About this task:
Search the lines of the records for the word "Glamour", and copy every line that has it.

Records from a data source
________________________

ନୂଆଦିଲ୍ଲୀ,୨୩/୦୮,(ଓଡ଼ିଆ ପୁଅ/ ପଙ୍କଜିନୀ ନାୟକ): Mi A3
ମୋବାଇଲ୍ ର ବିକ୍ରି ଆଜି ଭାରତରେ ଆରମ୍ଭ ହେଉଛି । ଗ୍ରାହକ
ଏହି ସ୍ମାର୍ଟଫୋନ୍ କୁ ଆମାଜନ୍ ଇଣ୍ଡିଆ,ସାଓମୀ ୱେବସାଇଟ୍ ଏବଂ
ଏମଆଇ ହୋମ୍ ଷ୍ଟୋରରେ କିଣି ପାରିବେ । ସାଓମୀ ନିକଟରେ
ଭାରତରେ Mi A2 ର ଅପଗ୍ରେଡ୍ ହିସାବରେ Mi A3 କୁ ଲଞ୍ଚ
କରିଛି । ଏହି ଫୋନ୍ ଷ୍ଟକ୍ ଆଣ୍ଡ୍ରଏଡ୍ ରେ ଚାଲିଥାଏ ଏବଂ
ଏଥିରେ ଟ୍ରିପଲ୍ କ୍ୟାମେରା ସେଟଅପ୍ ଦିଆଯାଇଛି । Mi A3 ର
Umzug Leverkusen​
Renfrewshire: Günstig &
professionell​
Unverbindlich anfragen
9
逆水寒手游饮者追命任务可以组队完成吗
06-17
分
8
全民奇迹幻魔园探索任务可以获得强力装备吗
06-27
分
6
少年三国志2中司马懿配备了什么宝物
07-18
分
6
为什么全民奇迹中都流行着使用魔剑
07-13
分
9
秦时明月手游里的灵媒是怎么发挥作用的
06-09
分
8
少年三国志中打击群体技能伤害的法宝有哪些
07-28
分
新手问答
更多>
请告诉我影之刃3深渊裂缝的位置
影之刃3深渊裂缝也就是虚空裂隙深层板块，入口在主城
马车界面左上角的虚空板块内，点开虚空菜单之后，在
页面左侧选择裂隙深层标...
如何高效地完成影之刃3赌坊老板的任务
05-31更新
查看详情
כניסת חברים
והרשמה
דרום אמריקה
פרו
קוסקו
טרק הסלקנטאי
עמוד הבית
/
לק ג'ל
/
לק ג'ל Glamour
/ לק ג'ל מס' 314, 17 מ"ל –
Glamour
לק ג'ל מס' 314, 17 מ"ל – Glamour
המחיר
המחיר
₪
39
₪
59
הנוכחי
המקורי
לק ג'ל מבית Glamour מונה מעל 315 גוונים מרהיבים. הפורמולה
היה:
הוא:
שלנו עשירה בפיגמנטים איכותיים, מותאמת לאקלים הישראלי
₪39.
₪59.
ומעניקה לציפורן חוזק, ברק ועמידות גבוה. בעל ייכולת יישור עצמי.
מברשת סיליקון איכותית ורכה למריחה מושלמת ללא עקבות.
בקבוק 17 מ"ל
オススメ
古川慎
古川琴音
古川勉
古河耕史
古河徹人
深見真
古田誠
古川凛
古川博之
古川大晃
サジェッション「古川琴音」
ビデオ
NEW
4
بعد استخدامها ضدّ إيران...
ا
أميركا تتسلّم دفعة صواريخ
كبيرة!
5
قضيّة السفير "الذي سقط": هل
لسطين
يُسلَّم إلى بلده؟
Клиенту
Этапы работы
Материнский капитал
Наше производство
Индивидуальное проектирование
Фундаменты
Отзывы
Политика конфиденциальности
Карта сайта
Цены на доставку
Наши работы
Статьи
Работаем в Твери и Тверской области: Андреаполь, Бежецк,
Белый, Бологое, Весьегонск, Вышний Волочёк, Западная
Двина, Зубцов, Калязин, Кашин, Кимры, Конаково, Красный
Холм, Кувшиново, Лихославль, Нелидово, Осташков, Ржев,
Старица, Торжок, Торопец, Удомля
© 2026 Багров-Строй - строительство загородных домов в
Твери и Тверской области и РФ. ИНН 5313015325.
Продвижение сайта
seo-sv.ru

________________________

Solution to the problem:
לק ג'ל Glamour
Glamour
לק ג'ל מס' 314, 17 מ"ל – Glamour
לק ג'ל מבית Glamour מונה מעל 315 גוונים מרהיבים. הפורמולה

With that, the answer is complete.